Bruce MannersIf you put all those who claim to be Jesus in one room, what would happen? I suspect three things: there’d be no competition of miracles; there’d be nothing like the depth of thought from the Sermon on the Mount; and they’d shine at making disaster predictions.

If you had all Jesuses in one room and told them they couldn’t come out until they worked out who was the real Jesus, how would they do it? How many would lose their meekness and humility? How many would be diagnosed and taken away in white vans to receive help?

Here’s one conversation recorded when three Jesuses were forced to live together for 15 months in a psychiatric institution (beginning July 1, 1959).

“You oughta worship me, I’ll tell you that!” one of them yelled.

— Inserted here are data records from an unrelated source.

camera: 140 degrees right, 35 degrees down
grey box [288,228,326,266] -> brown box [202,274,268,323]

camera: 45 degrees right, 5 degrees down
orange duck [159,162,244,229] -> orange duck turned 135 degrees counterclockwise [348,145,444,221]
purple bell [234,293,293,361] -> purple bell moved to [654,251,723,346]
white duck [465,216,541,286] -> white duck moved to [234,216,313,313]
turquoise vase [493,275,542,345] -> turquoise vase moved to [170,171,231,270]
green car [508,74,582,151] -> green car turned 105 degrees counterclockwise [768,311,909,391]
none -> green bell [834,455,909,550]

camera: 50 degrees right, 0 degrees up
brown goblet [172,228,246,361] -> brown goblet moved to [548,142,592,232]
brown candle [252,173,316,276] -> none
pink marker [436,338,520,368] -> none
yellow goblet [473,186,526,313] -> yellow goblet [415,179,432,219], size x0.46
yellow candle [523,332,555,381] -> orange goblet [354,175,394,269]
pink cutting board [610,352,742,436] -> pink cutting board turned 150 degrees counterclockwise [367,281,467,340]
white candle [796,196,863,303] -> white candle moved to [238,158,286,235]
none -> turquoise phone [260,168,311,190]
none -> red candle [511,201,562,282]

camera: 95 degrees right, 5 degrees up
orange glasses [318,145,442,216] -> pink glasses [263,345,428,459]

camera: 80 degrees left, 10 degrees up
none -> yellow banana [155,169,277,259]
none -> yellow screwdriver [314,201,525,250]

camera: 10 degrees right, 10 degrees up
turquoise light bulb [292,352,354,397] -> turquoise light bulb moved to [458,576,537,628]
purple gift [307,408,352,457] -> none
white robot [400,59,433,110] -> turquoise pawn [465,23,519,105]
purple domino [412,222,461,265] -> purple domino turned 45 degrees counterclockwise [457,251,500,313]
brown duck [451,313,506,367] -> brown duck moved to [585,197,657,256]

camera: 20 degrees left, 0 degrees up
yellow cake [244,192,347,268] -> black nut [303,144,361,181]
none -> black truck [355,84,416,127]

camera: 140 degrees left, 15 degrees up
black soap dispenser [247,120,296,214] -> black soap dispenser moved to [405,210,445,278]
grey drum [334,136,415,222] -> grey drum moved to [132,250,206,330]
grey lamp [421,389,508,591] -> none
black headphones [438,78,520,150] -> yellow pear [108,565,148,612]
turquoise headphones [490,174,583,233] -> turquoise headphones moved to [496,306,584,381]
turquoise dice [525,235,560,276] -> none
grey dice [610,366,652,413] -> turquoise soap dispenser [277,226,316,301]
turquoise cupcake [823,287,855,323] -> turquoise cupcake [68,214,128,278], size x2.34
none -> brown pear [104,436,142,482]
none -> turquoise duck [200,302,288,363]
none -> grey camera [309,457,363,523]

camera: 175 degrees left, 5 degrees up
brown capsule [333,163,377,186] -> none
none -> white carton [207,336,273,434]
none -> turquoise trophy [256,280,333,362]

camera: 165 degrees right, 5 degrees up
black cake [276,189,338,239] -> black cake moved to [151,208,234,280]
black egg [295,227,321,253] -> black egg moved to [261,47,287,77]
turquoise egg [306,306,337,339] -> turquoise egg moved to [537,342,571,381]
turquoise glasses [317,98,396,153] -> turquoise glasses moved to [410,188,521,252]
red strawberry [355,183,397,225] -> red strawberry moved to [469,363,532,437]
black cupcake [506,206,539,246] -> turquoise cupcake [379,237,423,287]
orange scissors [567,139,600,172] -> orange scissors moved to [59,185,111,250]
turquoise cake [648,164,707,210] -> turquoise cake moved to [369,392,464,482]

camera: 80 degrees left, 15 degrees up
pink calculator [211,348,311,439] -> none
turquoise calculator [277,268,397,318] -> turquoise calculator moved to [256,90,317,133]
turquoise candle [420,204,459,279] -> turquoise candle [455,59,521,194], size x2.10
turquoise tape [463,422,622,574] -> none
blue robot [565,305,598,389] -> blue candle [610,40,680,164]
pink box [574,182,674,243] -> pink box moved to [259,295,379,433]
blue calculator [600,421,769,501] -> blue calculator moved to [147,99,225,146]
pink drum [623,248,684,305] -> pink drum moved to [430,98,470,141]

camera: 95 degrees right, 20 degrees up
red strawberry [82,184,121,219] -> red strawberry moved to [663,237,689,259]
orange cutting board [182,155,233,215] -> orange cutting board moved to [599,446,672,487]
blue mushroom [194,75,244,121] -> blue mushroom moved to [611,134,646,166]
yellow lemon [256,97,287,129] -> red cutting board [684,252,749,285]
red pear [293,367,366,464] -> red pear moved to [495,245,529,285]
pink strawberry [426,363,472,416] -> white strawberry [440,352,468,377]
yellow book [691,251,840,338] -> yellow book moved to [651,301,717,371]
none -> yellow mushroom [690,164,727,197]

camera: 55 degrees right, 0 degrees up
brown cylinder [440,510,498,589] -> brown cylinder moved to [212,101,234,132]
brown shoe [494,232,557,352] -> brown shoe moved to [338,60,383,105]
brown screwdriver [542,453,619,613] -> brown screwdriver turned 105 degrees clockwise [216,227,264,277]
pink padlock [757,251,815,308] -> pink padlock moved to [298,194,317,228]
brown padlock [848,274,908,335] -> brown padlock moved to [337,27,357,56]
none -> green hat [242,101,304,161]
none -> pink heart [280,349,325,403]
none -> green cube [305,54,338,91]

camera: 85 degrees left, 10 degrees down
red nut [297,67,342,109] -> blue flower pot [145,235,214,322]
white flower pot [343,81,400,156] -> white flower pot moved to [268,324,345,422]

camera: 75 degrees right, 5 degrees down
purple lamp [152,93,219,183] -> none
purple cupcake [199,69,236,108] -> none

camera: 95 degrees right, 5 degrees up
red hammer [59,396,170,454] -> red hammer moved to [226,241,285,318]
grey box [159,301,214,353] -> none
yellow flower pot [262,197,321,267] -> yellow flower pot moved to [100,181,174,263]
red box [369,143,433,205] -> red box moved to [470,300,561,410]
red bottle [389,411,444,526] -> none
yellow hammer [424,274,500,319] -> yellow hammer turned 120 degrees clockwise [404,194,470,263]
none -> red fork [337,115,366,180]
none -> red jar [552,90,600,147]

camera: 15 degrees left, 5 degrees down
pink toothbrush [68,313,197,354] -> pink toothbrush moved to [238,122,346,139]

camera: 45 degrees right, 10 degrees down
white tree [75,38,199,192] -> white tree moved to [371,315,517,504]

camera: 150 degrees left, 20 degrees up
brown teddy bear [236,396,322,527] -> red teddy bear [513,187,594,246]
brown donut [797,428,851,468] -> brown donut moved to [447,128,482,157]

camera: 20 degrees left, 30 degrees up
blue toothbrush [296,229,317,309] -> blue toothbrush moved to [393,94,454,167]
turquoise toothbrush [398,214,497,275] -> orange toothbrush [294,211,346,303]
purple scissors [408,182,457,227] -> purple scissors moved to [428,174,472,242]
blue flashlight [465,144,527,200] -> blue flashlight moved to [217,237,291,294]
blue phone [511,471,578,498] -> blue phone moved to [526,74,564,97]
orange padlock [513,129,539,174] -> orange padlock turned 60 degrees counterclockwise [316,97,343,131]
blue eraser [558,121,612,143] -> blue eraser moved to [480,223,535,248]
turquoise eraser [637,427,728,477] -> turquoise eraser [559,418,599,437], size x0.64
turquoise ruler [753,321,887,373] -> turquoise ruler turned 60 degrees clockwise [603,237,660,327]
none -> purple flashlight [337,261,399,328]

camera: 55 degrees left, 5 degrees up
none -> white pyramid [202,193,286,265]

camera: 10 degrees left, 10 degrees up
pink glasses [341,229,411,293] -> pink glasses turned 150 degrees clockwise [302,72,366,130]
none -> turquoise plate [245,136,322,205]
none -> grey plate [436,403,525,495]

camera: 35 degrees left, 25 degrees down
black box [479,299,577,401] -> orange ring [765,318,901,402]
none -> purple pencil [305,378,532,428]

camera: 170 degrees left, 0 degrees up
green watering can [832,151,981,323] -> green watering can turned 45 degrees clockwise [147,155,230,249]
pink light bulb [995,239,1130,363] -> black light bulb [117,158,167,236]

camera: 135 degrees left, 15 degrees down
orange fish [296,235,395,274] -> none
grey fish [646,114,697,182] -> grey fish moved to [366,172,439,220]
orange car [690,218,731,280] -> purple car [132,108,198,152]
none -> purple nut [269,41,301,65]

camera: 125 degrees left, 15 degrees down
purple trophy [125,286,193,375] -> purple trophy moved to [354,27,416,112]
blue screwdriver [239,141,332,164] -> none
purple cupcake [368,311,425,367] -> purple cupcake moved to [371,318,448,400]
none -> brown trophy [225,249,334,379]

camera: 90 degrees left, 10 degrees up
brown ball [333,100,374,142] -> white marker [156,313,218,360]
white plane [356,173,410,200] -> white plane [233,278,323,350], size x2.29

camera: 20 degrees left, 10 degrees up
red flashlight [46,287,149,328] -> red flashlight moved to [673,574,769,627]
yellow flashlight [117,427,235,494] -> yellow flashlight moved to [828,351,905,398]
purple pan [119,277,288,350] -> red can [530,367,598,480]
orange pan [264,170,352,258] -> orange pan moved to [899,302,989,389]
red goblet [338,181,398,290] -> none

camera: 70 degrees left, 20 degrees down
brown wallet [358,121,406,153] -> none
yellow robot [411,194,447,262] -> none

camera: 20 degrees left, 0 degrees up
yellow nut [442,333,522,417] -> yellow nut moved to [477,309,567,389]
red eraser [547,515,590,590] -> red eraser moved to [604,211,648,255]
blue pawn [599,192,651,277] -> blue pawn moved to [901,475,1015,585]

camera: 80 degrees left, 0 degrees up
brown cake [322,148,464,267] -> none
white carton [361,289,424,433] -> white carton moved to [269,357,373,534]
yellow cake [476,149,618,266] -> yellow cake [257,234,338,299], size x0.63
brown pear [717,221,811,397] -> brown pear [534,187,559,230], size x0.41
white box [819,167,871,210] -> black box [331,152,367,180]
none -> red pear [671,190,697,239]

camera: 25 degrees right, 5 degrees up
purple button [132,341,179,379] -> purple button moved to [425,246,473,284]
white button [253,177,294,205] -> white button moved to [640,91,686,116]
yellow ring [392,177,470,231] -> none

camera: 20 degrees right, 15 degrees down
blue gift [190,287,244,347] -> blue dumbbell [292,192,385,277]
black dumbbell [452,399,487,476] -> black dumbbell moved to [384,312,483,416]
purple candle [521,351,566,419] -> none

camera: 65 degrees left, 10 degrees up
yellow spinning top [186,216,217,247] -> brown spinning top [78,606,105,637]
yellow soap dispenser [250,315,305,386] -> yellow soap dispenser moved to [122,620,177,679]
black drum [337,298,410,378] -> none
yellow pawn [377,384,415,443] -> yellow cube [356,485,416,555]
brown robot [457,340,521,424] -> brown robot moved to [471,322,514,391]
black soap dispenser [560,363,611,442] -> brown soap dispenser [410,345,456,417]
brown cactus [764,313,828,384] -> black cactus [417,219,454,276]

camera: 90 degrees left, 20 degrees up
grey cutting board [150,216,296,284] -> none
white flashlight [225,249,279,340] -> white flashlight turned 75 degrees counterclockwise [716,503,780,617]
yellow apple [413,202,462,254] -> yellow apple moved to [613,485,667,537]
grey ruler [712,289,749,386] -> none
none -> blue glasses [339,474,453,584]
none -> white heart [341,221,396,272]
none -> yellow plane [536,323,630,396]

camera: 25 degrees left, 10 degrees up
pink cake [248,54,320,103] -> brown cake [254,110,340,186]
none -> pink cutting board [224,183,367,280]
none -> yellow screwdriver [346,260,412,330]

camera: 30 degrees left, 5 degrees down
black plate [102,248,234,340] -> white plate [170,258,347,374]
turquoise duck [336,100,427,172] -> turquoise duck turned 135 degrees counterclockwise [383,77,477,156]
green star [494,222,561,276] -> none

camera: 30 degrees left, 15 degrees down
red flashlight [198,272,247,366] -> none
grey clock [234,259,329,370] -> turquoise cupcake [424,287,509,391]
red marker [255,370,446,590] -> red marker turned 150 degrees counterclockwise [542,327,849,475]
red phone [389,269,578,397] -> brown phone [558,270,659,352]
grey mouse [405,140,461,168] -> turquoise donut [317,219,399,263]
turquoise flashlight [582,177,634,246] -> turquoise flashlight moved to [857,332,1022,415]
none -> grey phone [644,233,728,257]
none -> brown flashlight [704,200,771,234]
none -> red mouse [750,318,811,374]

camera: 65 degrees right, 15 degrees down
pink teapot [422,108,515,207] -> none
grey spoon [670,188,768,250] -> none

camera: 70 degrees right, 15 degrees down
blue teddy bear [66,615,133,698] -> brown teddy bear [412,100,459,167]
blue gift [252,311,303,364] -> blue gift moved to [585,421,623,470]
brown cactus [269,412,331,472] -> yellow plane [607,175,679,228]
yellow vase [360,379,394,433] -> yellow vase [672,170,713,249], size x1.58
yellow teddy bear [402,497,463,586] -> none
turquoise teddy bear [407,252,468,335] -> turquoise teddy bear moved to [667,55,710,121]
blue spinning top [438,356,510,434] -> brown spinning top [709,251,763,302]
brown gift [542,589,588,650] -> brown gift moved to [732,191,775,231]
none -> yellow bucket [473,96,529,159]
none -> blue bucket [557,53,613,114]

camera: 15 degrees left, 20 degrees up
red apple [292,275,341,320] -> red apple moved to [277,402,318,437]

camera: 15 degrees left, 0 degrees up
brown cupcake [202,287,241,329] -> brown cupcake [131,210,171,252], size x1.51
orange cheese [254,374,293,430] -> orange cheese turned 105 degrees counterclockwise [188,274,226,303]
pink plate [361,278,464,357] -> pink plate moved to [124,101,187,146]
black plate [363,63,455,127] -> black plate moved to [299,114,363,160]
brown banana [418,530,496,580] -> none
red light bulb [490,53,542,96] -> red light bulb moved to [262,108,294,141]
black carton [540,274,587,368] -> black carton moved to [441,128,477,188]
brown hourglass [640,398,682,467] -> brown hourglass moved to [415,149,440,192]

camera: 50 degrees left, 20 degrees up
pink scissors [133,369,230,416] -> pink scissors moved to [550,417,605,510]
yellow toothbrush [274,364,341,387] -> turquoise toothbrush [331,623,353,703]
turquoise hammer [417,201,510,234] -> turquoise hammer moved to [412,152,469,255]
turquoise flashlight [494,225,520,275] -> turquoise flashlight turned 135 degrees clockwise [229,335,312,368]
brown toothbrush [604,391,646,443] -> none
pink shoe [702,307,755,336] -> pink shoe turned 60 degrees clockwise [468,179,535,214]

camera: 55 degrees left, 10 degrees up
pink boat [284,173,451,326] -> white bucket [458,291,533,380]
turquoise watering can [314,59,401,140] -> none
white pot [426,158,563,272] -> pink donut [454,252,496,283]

“I will not worship you! You’re a creature! You better live your own life and wake up to the facts!” said another.

“No two men are Jesus Christs. . . . I am the Good Lord!” said the third.

Their story became a book and a film, The Three Christs of Ypsilanti.

There was another Jesus on Channel 7’s Sunday Night, September 18—he’s also known as Alan Miller. At one point, he wrote on his whiteboard, “I’m Jesus, deal with it.” Bizarre.

Asked about miracles in the New Testament, he said something like, “Yes, I did the miracles. No, not the walking on water one, or the turning water into wine.”

He’s living with (could be married to, it wasn’t made clear) a woman who believes she is Mary Magdalene—she is his third Mary Magdalene.

The scary thing: some people believe him. And because he thinks he’s Jesus, there’s no need to refer to the Bible. That’s dangerous.

There is only one real Jesus. He’s all-sufficient.